Text shown:
= Beginning of Section =
You're the Quarterback: Gameplan for Life
2012 Baltimore Community Fellow

For a brief period as an undergraduate at Morehouse College in Atlanta, community activist Lawrence Brown spent a few homeless nights sleeping on the street.

“Even though the circumstances that I found myself in were partially my fault, I still felt an intense and real sense of anger,” says Brown, who went on to graduate from Morehouse and eventually earned a doctoral degree from the University of Tennessee. “I felt like there weren’t a lot of people I could turn to. And it made me realize that black men in general need a lot of help.”

But years later, when he began to think about what his peers needed–in terms of achievement, health, employment and self-sufficiency–he realized that it was just as important to think about how to help them.

“I had the thought that this intervention, whatever it’s going to be, has to be male-centered, male-focused and culturally relevant,” Brown says. “And what’s more male-centered and male-focused than football?”

That’s how Brown came up with a program to serve black men and families in central Baltimore that has a football metaphor as its guiding principle.

You’re the Quarterback: Gameplan for Life aims to strengthen the families of men with children by focusing on barriers to employment, increasing health insurance coverage and providing support services to up to 150 men.
= End of Section =
Chart analysis data:
= Beginning of Section =
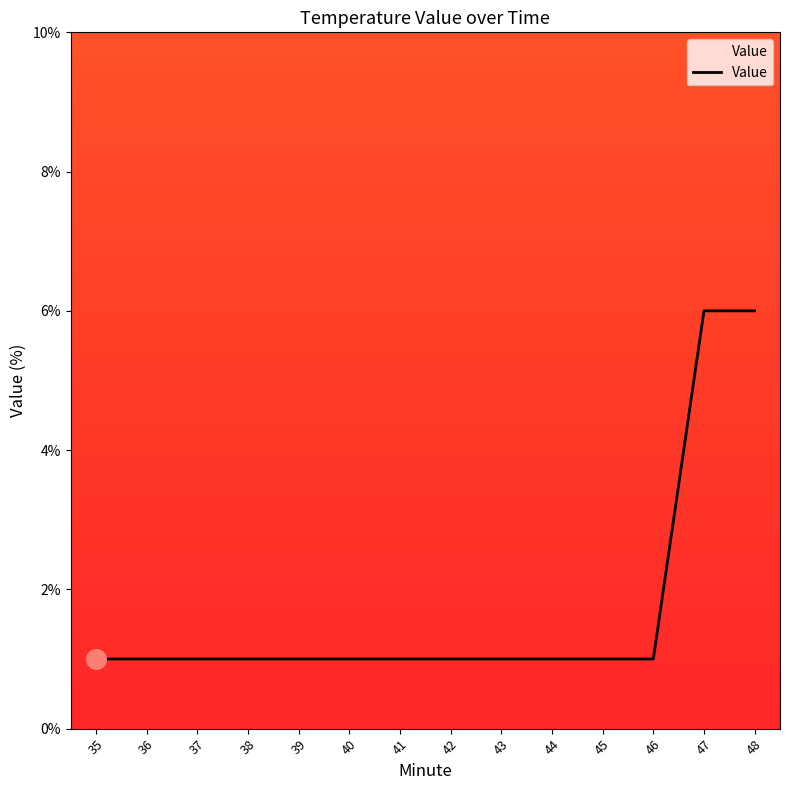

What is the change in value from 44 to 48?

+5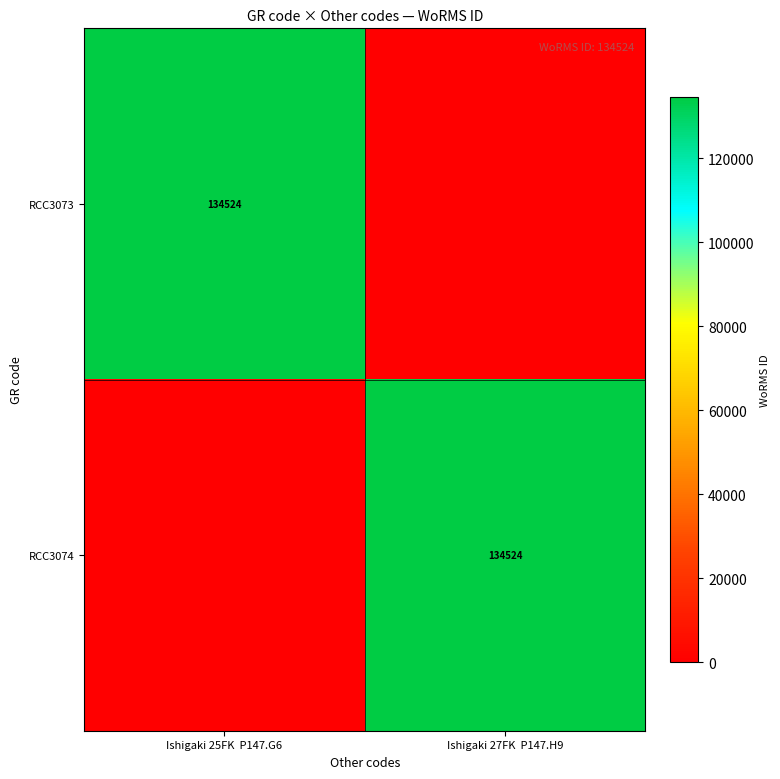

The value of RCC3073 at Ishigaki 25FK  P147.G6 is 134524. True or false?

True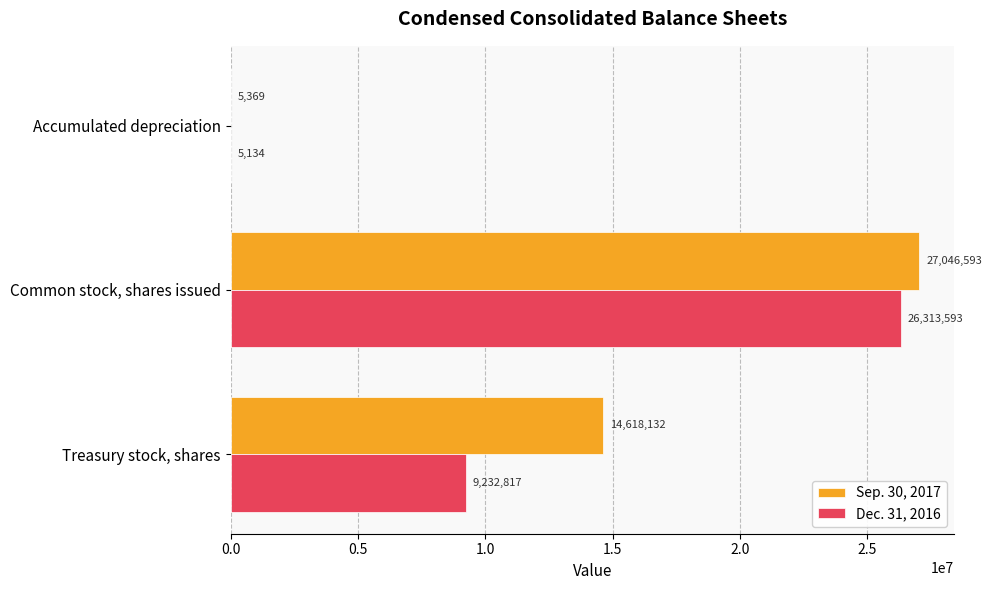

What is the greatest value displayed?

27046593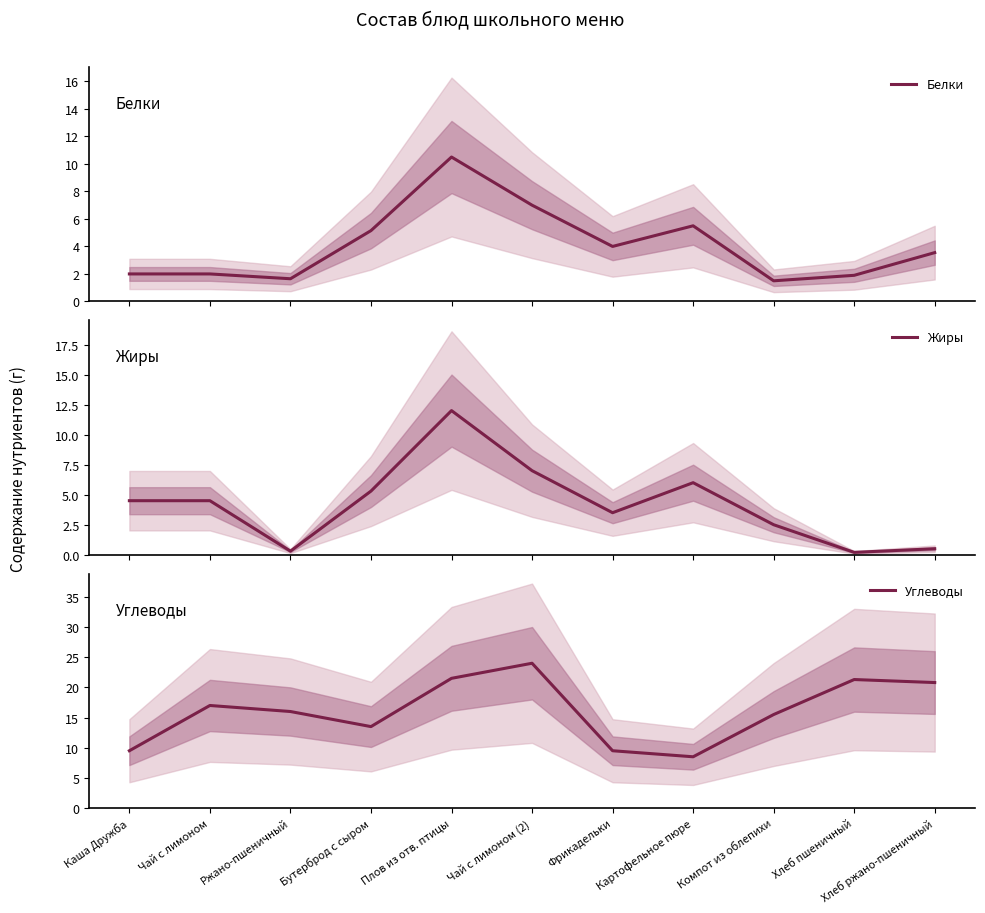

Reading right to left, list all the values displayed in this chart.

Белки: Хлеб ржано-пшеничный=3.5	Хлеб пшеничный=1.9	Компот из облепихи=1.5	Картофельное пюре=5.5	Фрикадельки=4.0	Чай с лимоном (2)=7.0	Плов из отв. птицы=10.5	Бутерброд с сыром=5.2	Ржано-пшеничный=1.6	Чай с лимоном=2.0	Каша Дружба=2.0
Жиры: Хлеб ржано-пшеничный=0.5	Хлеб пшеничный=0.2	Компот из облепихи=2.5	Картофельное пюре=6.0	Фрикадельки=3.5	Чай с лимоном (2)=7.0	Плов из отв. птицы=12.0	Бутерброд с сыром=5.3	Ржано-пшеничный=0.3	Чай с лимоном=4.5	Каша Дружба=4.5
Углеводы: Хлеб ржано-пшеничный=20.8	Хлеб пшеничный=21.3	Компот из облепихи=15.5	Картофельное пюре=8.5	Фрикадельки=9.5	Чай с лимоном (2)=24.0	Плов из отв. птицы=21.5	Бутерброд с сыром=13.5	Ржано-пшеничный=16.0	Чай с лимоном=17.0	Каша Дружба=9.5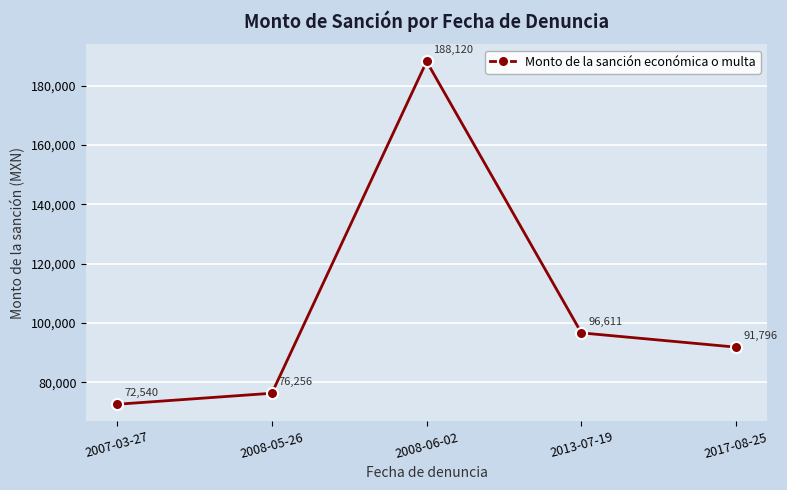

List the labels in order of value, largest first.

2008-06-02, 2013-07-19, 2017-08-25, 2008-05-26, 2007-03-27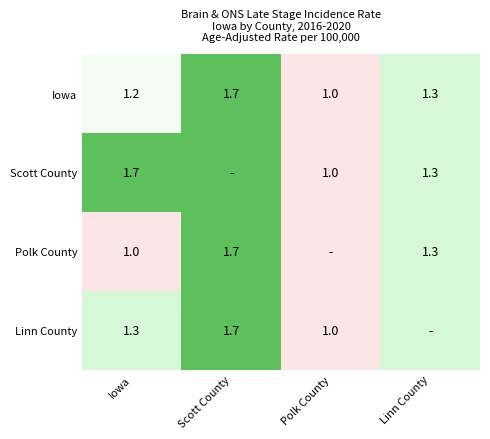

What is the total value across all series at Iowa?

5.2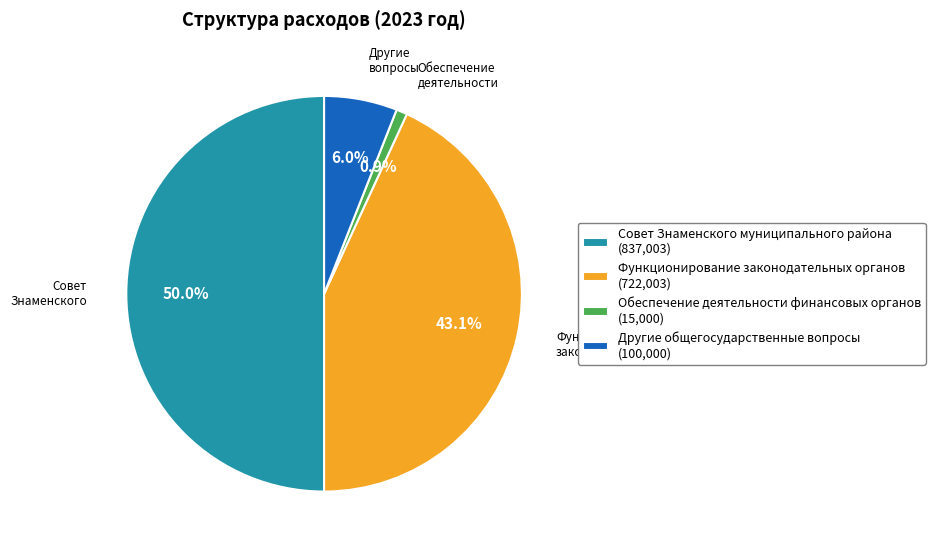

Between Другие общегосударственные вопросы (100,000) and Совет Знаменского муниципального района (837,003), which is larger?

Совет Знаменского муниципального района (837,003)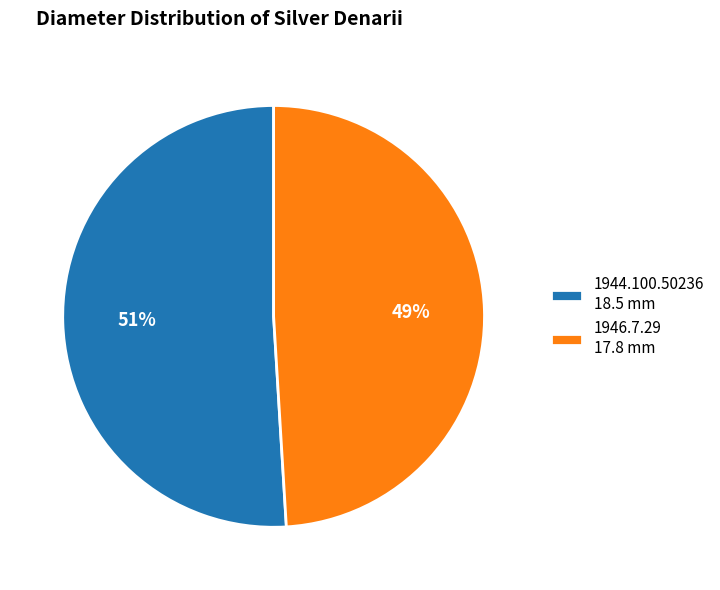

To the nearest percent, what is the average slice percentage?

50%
= End of Section =
Work to be completed:
Answer these questions about the text on the Baltimore fatherhood program:
1. From which university did Lawrence Brown earn his doctoral degree?
2. Which sport supplies the program's guiding metaphor?
3. Up to how many men does the program aim to provide support services?

Result below:
1. The University of Tennessee
2. Football
3. Up to 150 men